The National Industrial Hemp Council (NIHC) and the Hemp Industries Association (HIA) are surveying growers, processors, retailers, and other groups to determine their interest in a checkoff program to promote and develop the industry.
Larry Farnsworth, the spokesman for the NIHC, tells Hemp Grower that the survey would close at the end of December, with results likely published early in 2021. Initial results “show strong support” for the program, he added.
Checkoff programs collect assessment fees (usually based upon less than 1% of the processor’s commodity) to fund research, promotion, and hemp consumer education. NIHC says in a briefing paper about checkoff programs that the benefits far outweigh the costs. For instance, a 2016 Texas A&M study examined 27 different agricultural promotion groups showed every dollar invested produced between $3 to $17 in returns.
The checkoff program would focus on improving seed quality, agronomic production, and product processing. It would also boost consumer education and promotion, which would help the public understand hemp products’ benefits, environmental and otherwise, and encourage purchasing.

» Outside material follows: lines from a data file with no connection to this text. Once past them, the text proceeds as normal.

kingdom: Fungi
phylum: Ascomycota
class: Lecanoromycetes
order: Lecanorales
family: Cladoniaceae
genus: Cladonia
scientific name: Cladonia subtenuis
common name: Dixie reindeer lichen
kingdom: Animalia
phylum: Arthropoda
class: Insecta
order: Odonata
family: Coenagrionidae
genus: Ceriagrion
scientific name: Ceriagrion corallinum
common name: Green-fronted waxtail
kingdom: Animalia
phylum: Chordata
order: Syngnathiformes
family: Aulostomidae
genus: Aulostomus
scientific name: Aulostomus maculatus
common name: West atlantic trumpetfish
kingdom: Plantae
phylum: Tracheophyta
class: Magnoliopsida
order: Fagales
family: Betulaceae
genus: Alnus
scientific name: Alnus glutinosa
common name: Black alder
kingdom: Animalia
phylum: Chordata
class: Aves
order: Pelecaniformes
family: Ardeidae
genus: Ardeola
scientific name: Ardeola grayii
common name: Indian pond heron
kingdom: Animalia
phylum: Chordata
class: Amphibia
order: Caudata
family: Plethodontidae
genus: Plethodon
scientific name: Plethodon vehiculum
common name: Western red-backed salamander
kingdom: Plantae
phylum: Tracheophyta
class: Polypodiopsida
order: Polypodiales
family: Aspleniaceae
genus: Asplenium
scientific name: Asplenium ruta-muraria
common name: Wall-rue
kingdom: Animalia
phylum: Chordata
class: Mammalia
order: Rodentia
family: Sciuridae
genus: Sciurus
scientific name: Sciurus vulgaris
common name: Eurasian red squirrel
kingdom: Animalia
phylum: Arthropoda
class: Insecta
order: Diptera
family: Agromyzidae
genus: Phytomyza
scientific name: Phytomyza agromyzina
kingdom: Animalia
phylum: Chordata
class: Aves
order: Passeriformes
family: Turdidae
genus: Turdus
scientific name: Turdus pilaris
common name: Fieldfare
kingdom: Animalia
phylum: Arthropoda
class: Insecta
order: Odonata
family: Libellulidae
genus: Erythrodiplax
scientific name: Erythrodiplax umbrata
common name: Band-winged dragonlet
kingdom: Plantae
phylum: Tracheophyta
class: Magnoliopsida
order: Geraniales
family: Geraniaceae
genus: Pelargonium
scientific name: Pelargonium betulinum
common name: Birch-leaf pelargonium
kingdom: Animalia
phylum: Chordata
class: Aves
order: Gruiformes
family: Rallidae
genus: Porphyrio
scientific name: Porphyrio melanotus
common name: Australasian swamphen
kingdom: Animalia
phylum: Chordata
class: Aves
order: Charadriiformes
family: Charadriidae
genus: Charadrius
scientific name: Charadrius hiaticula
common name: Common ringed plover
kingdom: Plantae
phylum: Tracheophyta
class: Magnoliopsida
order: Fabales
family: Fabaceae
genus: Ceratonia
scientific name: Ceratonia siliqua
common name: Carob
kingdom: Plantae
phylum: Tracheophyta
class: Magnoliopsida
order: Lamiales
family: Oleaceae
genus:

According to the NIHC, 21 other commodities already use checkoff programs, including beef, pork, dairy, soybeans, cotton, eggs, blueberries, honey, and Christmas trees.
If the associations move forward, the next step would be to submit a joint proposal to the U.S. Department of Agriculture (USDA) for approval. If the USDA approves the program, the USDA secretary will appoint a board made up of hemp producers to run it, and the Agricultural Marketing Service would provide government oversight.